Our take on the housing market

Property prices are supposed to decline when interest rates go up!! It has not happened this time, rates have increased by 4.1% since May 2023 and prices have been resilient, in fact prices have increased by 9.5% over the last 12 months (CoreLogic figure).What is causing this?

The reasons are many, we think it is caused largely by supply factors , housing stock is falling short of demand for housing increased immigration, change in demographics that are influencing housing trends where the demand for more medium density housing is rising as the aspiration for a house and land is becoming unaffordable for many. 

Builders especially small builders are struggling to make the change to medium density housing which requires more capital and access to labour and materials and more demanding management skills. Several builders in the house and land sector have gone under and people are reluctant to enter into expensive building contracts. As a consequence the existing supply of established homes are in more demand  bidding up prices for this limited supply.

Inflation is a big factor in determine the future of  house prices. Inflation has trended down  but remains unstable whilst construction and housing costs in the CPI are still rising at 5 to 6% . The expectation for construction costs to get down below 3% is that it will take a while given the amount of infrastructure constructions that is sucking up labour from the housing sector and the restrictions in importing labour from overseas.

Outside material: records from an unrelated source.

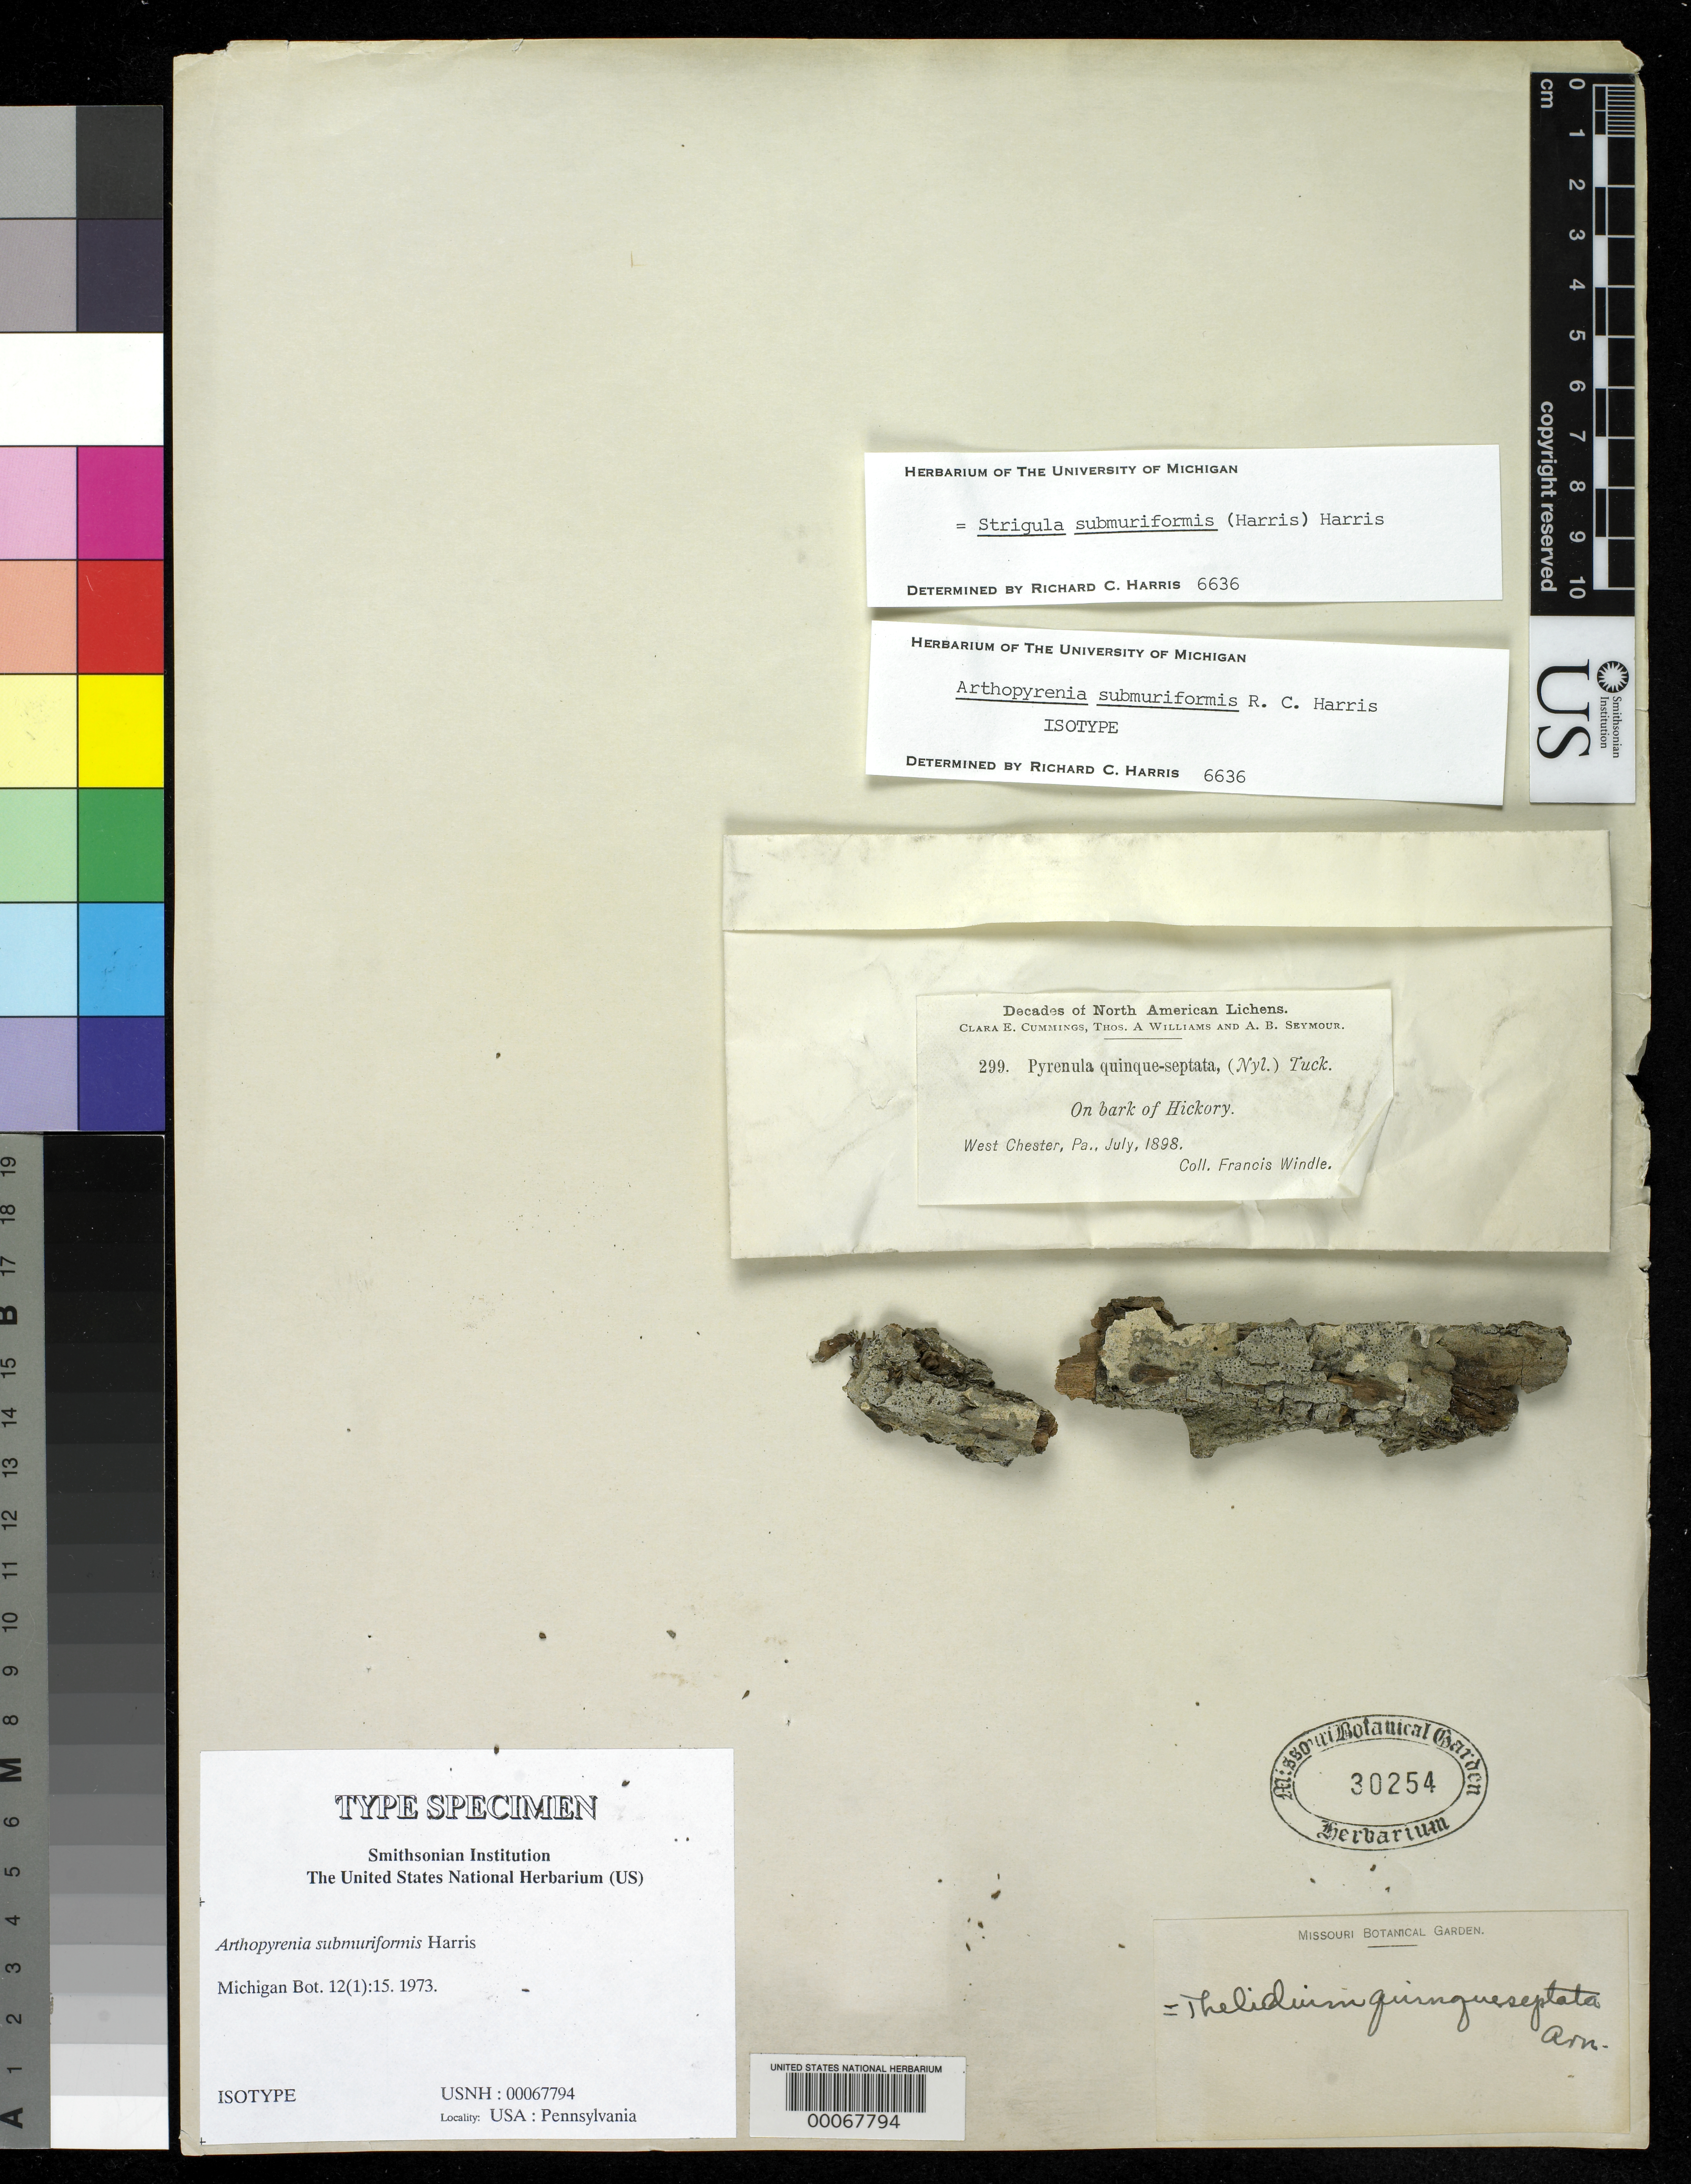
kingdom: Fungi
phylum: Ascomycota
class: Dothideomycetes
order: Pleosporales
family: Arthopyreniaceae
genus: Arthopyrenia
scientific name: Arthopyrenia submuriformis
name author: R.C. Harris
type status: Isotype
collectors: F. Windle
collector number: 299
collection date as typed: Jul 1898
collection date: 1898-07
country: United States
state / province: Pennsylvania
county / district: Chester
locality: West Chester.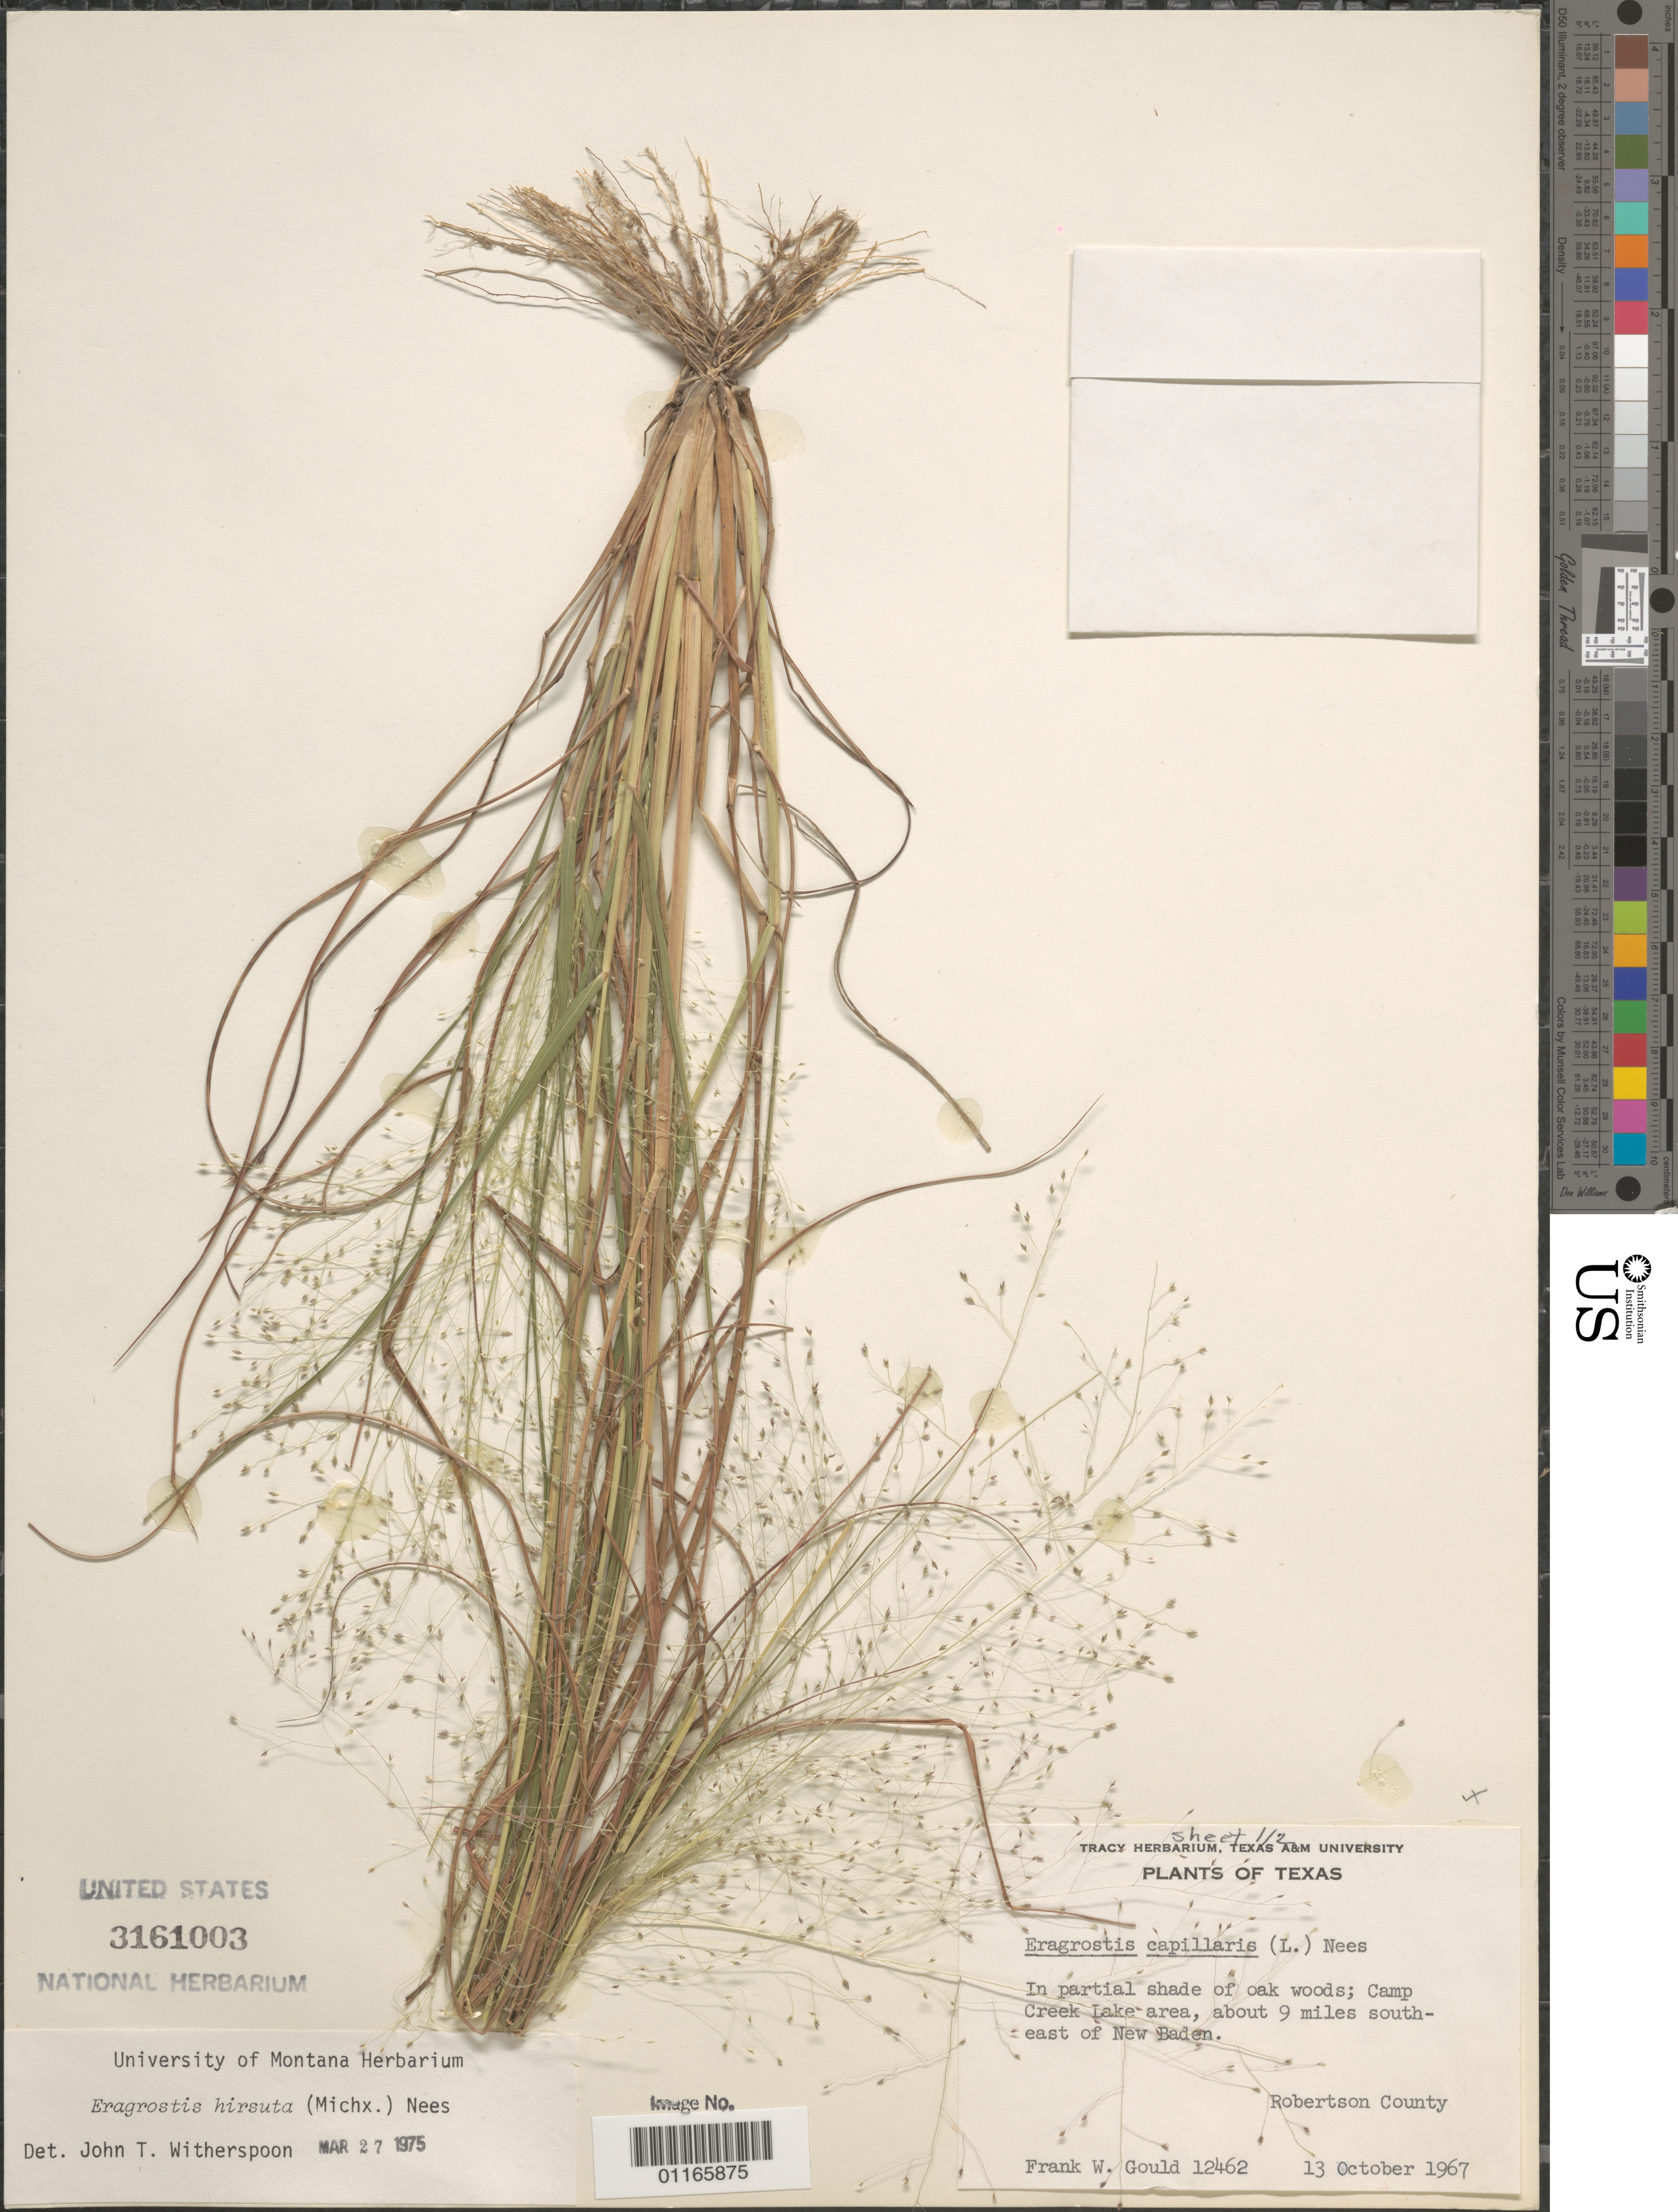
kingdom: Plantae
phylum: Tracheophyta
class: Liliopsida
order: Poales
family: Poaceae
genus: Eragrostis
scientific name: Eragrostis hirsuta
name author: (Michx.) Nees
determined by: Witherspoon, John T.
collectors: F. W. Gould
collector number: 12462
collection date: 1967-10-13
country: United States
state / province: Texas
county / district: Robertson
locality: Camp Creek Lake area, about 9 miles southeast of New Baden.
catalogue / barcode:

The Reserve Bank’s Close Eye on Inflation Rates

The Reserve Bank has indicated it is watching the inflation rate very closely and believes at the moment it is too hard to call and are opting to leave interest rates at present levels. The high interest rates are putting pressure on household budgets and it is feeding into low GDP growth rates. Government paralysis and indecision and incresaing dependance on property taxes does not help the situation.

We are most likely looking at a period of low growth, high interest rates and rising labour costs and low productivity in the housing and construction sector. These conditions if they prolong for longer than expected will impact house values with a best case scenario of stagnant growth for a period of time.

Evaluating Your Investment Property

People approaching retirement should review their investment property holdings and consider whether to hold or sell,. People looking for their first home should reconsider their expectations and settle for medium density housing to get their foot into the property market.

Land and property is an important part of the economy and well located land will always rise in the long term. Beware of holding costs such as debt servicing in the short term to get to the long term.